** Opening Task data block **

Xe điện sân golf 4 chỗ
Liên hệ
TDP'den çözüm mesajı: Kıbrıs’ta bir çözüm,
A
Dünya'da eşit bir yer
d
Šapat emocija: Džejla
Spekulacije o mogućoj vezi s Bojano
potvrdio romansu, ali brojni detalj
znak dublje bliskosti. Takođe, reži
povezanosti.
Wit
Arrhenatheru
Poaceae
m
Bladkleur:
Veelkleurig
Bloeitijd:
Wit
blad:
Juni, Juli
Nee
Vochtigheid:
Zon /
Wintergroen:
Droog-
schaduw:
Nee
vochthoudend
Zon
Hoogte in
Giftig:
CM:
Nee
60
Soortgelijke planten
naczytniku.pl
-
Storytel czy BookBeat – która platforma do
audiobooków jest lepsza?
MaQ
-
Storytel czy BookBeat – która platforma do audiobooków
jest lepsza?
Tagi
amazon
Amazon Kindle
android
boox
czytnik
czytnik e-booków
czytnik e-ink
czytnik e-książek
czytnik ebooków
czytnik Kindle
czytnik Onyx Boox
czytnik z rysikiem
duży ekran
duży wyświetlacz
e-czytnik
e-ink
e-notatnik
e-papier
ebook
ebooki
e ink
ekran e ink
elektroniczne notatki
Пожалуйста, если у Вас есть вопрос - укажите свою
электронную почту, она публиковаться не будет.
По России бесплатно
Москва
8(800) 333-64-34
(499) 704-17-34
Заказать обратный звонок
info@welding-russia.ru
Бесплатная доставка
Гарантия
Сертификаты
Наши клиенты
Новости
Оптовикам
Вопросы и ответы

** Closing Task data block **

_What to work on_
The full listing above is to be transcribed exactly.

_Task result_
Xe điện sân golf 4 chỗ
Liên hệ
TDP'den çözüm mesajı: Kıbrıs’ta bir çözüm,
A
Dünya'da eşit bir yer
d
Šapat emocija: Džejla
Spekulacije o mogućoj vezi s Bojano
potvrdio romansu, ali brojni detalj
znak dublje bliskosti. Takođe, reži
povezanosti.
Wit
Arrhenatheru
Poaceae
m
Bladkleur:
Veelkleurig
Bloeitijd:
Wit
blad:
Juni, Juli
Nee
Vochtigheid:
Zon /
Wintergroen:
Droog-
schaduw:
Nee
vochthoudend
Zon
Hoogte in
Giftig:
CM:
Nee
60
Soortgelijke planten
naczytniku.pl
-
Storytel czy BookBeat – która platforma do
audiobooków jest lepsza?
MaQ
-
Storytel czy BookBeat – która platforma do audiobooków
jest lepsza?
Tagi
amazon
Amazon Kindle
android
boox
czytnik
czytnik e-booków
czytnik e-ink
czytnik e-książek
czytnik ebooków
czytnik Kindle
czytnik Onyx Boox
czytnik z rysikiem
duży ekran
duży wyświetlacz
e-czytnik
e-ink
e-notatnik
e-papier
ebook
ebooki
e ink
ekran e ink
elektroniczne notatki
Пожалуйста, если у Вас есть вопрос - укажите свою
электронную почту, она публиковаться не будет.
По России бесплатно
Москва
8(800) 333-64-34
(499) 704-17-34
Заказать обратный звонок
info@welding-russia.ru
Бесплатная доставка
Гарантия
Сертификаты
Наши клиенты
Новости
Оптовикам
Вопросы и ответы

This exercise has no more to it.